I did. Where was Van den Bergh on the day Anne Frank was caught – August 4, 1944?

It didn’t take me more than 50 minutes to get confirmed that Arnold van den Bergh and his wife were in hiding in the village of Laren, not far from Amsterdam. I was even told the exact address. The team must have found Laren too and must have decided to leave out that crucial fact. Why was Laren left out as an option in the book which was published based on the findings of the Anne Frank cold case team? You wonder: why did the team lack reflection? There is but one answer to me – because it didn’t want reflection.

Additionally other serious mistakes were found in Sullivan’s book.
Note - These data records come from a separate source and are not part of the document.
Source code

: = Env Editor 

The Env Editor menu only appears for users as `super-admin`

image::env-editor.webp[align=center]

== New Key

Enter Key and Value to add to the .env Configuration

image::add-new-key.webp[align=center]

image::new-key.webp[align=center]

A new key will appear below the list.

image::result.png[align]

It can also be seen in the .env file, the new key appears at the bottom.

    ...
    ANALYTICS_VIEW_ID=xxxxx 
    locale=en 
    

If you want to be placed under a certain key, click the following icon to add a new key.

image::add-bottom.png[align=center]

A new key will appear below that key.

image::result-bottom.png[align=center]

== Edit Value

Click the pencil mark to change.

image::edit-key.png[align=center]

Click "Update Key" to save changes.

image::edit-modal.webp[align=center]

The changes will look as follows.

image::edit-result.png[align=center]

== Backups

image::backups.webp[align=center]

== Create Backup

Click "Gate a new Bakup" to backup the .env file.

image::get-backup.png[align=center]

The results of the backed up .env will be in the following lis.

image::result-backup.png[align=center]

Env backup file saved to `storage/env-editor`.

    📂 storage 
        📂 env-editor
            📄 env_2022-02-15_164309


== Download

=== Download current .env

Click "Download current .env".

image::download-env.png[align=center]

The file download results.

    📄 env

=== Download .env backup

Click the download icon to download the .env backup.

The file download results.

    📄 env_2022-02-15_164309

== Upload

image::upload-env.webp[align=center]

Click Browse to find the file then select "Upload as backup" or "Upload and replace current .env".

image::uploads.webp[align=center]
The biggest mistake is that the research done is no other than building assumption on assumption on assumption.

One assumption is that there might have been lists of hiding addresses that Van den Bergh as a member of the Jewish Council could get hold of.

With this theory of an unaccounted-for list of hiding addresses, the cold case team easily expanded the impeachment of Van den Bergh from not just betraying Anne Frank and her family to who knows how many other addresses and other Jews in hiding, as a list by definition doesn’t contain just one piece of information, it’s a list.
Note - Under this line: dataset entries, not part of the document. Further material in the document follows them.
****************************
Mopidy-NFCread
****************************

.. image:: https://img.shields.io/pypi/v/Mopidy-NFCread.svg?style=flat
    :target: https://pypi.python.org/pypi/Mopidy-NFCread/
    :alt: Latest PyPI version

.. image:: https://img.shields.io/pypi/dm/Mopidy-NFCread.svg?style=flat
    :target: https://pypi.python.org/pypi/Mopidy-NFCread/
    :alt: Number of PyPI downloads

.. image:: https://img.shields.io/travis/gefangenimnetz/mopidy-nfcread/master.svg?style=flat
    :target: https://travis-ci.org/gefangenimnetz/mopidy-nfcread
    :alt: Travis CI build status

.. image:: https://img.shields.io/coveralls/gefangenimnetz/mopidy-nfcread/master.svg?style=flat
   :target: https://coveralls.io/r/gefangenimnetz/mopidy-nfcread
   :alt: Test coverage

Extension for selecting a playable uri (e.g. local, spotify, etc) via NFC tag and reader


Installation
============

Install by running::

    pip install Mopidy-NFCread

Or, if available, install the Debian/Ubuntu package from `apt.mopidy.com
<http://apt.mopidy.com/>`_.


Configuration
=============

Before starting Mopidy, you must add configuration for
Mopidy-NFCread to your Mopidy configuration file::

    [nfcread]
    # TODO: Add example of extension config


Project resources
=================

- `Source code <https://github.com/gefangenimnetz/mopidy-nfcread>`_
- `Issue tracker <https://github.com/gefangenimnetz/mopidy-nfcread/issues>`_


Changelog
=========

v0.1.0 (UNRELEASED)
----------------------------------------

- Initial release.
Bayens is the creator of the cold case nightmare in which the Van den Bergh family ended up. But not just this family. All Dutch Jews and all the Jews who, unfortunately not wrongly, think that they too could one day be Anne Frank, are forever stamped with this accusation.

The danger of such a false accusation is not to be considered lightly. Antisemitism is there in Europe and lately we have seen serious physical manifestations of antisemitism in the United States.

Dr Lou de Jong, author of the standard work on the Netherlands during World War II, estimates that one third of the people in hiding were betrayed. Every post-war Dutch Jewish family has “being betrayed” in its DNA.

The Betrayal of Anne Frank is being published by HarperCollins in more than 20 countries. Soon after the first critical remarks by Holocaust historians appeared, the European Jewish Congress called for a halt on further printing of the book until the research done has been professionally analysed.

The Australian branch of publisher HarperCollins accompanies the publication of The Betrayal of Anne Frank with the following explanation on its Twitter account: “The findings, published in full in Rosemary Sullivan’s book The Betrayal of Anne Frank, are already provoking soul-searching in the Netherlands.”

In the meantime, I speak for and with Holocaust survivors and descendants of the Van den Bergh family. If anything is being provoked by the publication of the book, it’s their hearts and their souls.

Ruben Vis (Rotterdam, 1967) hails from a generations-long Dutch-Jewish descent. Vis is on the boards of several national inter-religious affairs committees. With a background in law, journalism and politics, he serves the NIK – the umbrella organisation of Jewish communities in the Netherlands, and recently joined the CJO – Central Jewish Organisation of the Netherlands, the representative organisation of the Jewish community to the Dutch government.
He regularly publishes articles on Dutch Jewish historic subjects.